[Pixel coordinate listings]
--------

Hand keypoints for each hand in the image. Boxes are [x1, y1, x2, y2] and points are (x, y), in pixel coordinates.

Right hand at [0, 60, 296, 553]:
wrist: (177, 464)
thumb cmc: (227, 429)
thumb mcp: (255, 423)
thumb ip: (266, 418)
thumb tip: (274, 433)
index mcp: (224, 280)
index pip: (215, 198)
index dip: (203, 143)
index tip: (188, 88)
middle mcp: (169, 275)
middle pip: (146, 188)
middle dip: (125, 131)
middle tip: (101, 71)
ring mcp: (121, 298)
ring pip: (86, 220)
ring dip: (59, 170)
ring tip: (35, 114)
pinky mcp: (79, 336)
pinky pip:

--------

> Required work:
A verbatim copy of all the entries is the expected result.

> Solution to this task:
Hand keypoints for each hand in the image. Boxes are [x1, y1, x2, y2] and points are (x, y), in pixel coordinates.

Right hand at [0, 60, 296, 553]:
wrist: (177, 464)
thumb cmc: (227, 429)
thumb mcp: (255, 423)
thumb ip: (266, 418)
thumb tip: (274, 433)
index mcp: (224, 280)
index pip: (215, 198)
index dip: (203, 143)
index tip: (188, 88)
middle mcp: (169, 275)
middle pip: (146, 188)
middle dip: (125, 131)
middle tip: (101, 71)
ring mcp: (121, 298)
ring pip: (86, 220)
ring dip: (59, 170)
ring tip: (35, 114)
pinky mcp: (79, 336)
pinky pip:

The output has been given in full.